HDP Merkez Yürütme Kurulu, Diyarbakır’da katledilen eski Diyarbakır Baro Başkanı Tahir Elçi’nin 3. ölüm yıldönümünde yazılı açıklama yaptı.

Açıklamada, “Türkiye halklarının ve tüm demokrasi güçlerinin vicdanını yaralayan bu cinayet açığa kavuşturulmadığı sürece, toplumsal barış ve adaletin sağlanması için adım atılmıyor demektir. Tahir Elçi için adalet sağlanıncaya değin, bu davanın takipçisi olacak ve görevini yerine getirmekten imtina eden tüm iktidar odaklarını ve yargıyı ifşa etmeye, sorumlu tutmaya devam edeceğiz” denildi.

HDP Merkez Yürütme Kurulu’nun açıklaması şu şekilde:

Tam üç yıl önce, Dört Ayaklı Minare’nin hemen yanı başında, faili meçhul bir cinayetin kurbanı olan Diyarbakır Baro Başkanı Tahir Elçi’nin cinayetine ilişkin soruşturmada, yetkililerin kayıtsızlığı ve ciddiyetsizliği, ne yazık ki cinayetin ilk gününden bugüne değin aralıksız sürmektedir.

Yaratılan korku atmosferi altında dahi, barış ve demokrasi talebini yüksek sesle ve cesurca ifade etmekten bir an bile geri durmamış olan Tahir Elçi cinayetinden bugüne; iki Başbakan, bir Adalet Bakanı, bir İçişleri Bakanı ve yönetim şekli değişmiş, ancak cinayeti çözmeye yönelik ilgisizlik olduğu gibi sürmüştür. İsimler değişse de, bu tür davalarda takınılan tutum aynıdır.

2015’ten bugüne, soruşturma dosyasına tek bir şüpheli bile eklenmemiştir. Cinayetin işlendiği anda silahı ile orada bulunan kolluk güçlerinin, şüpheli sıfatı ile ifadesi alınmazken, bu kişiler dosyaya tanık olarak eklenmiş, mermi çekirdeği arayışına gidilmemiş, olay yeri incelemesi layıkıyla yapılmamıştır. Cinayet mahallini gören kameraların çözümü yapılmamış, niçin yapılmadığına dair tatmin edici bir yanıt da verilmemiştir.
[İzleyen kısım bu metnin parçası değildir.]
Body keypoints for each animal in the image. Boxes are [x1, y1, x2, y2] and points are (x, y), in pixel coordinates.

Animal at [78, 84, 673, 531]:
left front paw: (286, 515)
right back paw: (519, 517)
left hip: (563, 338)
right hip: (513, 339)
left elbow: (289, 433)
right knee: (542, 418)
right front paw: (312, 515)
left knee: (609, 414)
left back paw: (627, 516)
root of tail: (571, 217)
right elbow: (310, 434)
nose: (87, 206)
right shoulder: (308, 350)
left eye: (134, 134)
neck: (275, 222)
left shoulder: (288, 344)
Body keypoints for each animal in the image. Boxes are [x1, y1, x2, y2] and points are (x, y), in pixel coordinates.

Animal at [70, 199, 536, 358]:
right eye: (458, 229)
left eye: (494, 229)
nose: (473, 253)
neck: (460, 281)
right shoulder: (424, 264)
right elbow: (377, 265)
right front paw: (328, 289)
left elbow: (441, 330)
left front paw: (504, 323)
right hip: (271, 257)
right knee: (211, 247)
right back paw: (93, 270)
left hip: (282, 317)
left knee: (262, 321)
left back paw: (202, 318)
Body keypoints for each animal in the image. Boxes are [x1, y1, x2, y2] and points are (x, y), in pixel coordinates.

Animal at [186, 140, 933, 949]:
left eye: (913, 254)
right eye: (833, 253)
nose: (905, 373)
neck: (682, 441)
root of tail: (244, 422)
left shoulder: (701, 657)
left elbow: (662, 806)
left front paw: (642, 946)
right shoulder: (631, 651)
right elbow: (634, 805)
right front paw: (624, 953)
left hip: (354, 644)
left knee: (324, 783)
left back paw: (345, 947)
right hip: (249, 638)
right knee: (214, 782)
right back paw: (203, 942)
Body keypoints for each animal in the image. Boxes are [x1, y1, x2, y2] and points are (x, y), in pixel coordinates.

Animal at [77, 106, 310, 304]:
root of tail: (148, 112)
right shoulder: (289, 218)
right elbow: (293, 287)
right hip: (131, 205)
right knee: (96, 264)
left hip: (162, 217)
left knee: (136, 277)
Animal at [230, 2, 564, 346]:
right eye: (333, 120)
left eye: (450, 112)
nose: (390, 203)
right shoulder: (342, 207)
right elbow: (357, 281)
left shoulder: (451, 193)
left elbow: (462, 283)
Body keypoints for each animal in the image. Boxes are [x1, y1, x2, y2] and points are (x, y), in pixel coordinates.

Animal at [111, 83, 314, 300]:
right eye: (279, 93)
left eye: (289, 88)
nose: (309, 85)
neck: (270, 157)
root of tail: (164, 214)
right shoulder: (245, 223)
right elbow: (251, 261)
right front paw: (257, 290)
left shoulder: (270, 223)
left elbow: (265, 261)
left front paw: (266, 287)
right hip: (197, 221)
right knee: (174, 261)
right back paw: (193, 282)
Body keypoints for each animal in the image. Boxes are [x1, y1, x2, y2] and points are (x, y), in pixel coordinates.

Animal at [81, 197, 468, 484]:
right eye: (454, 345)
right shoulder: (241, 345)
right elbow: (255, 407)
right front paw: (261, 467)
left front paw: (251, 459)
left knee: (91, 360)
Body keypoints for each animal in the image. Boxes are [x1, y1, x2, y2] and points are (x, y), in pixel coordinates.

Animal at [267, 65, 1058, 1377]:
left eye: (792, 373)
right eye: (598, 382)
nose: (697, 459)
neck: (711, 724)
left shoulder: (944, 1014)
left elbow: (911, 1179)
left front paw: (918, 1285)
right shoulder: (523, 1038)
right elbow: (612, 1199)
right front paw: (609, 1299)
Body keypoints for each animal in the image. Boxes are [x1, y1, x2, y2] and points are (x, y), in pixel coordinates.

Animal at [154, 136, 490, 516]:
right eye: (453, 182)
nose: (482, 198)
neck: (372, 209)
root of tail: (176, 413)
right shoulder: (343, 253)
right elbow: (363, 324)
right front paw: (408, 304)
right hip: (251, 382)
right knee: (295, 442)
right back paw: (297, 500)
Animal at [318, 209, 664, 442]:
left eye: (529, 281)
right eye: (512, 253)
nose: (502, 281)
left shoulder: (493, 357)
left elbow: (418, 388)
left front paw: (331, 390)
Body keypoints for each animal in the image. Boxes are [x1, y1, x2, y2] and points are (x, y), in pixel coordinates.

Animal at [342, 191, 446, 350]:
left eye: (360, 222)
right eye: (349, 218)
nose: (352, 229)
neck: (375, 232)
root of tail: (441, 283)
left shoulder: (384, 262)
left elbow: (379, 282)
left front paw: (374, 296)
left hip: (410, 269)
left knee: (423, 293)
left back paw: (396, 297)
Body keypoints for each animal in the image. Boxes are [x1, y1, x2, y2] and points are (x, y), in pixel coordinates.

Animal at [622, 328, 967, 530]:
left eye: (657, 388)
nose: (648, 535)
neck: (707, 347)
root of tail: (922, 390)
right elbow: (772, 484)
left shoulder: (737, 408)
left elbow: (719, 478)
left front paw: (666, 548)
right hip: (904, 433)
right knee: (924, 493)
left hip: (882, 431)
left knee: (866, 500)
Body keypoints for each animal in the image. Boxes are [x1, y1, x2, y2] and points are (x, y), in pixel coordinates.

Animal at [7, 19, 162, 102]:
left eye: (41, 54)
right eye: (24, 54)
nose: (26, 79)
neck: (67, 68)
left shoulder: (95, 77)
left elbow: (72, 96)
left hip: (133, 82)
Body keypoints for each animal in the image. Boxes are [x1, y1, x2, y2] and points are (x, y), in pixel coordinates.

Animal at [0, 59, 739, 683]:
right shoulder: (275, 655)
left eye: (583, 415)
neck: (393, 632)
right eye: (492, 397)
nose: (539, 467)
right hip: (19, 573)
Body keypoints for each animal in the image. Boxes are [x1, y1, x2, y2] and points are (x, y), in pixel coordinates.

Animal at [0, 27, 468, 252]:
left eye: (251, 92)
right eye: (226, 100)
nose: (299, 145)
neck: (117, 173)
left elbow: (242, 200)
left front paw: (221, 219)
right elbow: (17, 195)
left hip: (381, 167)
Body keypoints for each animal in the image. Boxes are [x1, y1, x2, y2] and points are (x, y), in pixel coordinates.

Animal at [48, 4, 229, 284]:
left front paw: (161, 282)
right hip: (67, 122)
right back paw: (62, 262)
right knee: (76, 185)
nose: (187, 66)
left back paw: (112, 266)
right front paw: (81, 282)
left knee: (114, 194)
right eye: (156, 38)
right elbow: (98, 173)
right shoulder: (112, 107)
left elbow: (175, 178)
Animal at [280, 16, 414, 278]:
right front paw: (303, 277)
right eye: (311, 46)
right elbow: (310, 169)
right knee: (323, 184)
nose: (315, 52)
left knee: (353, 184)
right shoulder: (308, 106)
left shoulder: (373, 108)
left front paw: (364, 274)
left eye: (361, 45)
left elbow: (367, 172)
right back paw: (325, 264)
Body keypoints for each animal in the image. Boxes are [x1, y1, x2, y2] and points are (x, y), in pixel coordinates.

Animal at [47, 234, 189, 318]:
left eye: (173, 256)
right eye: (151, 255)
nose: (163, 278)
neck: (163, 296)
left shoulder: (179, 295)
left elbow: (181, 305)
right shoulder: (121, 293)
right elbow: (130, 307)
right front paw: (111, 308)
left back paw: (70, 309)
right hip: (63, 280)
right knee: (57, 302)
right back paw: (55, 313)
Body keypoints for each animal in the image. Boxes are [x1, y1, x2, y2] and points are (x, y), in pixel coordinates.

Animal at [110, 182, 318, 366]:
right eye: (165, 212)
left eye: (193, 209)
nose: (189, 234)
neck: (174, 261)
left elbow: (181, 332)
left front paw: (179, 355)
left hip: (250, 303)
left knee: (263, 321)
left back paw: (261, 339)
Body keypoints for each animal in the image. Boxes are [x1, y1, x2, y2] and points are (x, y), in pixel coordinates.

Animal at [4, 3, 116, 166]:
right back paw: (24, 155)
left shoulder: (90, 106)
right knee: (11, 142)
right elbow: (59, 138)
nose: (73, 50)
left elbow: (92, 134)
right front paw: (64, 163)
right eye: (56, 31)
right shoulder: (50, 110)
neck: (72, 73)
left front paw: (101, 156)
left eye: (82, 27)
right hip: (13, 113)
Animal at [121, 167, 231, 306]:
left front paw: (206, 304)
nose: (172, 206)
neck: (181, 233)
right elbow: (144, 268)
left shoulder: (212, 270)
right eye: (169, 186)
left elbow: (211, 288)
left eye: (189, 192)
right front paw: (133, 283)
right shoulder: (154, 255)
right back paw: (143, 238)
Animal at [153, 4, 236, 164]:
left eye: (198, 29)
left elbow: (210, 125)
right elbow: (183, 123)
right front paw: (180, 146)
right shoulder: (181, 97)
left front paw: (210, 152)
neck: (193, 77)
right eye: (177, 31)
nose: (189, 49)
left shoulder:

Soruşturmaya yönelik kayıtsızlık bu durumda iken, AKP güdümlü savcılar, sosyal medya hesaplarında Tahir Elçi fotoğrafı paylaşan yurttaşlara yönelik inceleme başlatmış, bu kişilere yönelik ‘örgüt propagandası’ ve ‘suç ve suçluyu övmek’ suçlamalarıyla bir yıldan yedi yıla kadar hapis istemiyle dava açma aymazlığını göstermiş, Elçi’ye suçlu sıfatı atfetmeye girişmiştir.

OHAL sürecinde ise, Van Çatak’ta bulunan Tahir Elçi parkının ismi kayyum tarafından değiştirilmiş, Elçi’ye dair tüm izler silinmeye çalışılmıştır.

İktidarın Tahir Elçi cinayetine tavrı, doksanlardan bugüne değin işlenmiş tüm faili meçhul cinayetlere yönelik devlet tavrı ile aynıdır. Elçi’nin takip ettiği Uğur Kaymaz, Kulp, Roboski davaları ile Kuşkonar ve Koçağılı köylerinin bombalanması, Lice ve Temizöz davalarında alınan kararlar göz önünde bulundurulduğunda, aynı ‘örtbas etme’ ve ‘sürüncemede bırakma’ tutumunun, Elçi cinayetine ilişkin soruşturma dosyasında da devam ettiği görülmektedir.

Türkiye halklarının ve tüm demokrasi güçlerinin vicdanını yaralayan bu cinayet açığa kavuşturulmadığı sürece, toplumsal barış ve adaletin sağlanması için adım atılmıyor demektir. Tahir Elçi için adalet sağlanıncaya değin, bu davanın takipçisi olacak ve görevini yerine getirmekten imtina eden tüm iktidar odaklarını ve yargıyı ifşa etmeye, sorumlu tutmaya devam edeceğiz. Tahir Elçi şahsında barış umudunu ve arayışını yok etmek isteyenleri, onu linç edenleri, edilmesine neden olanları, bu siyasi cinayeti azmettiren ve destekleyenleri asla unutmayacağız. Değerli Tahir Elçi’yi katledilişinin üçüncü yılında bir kez daha saygıyla anıyoruz.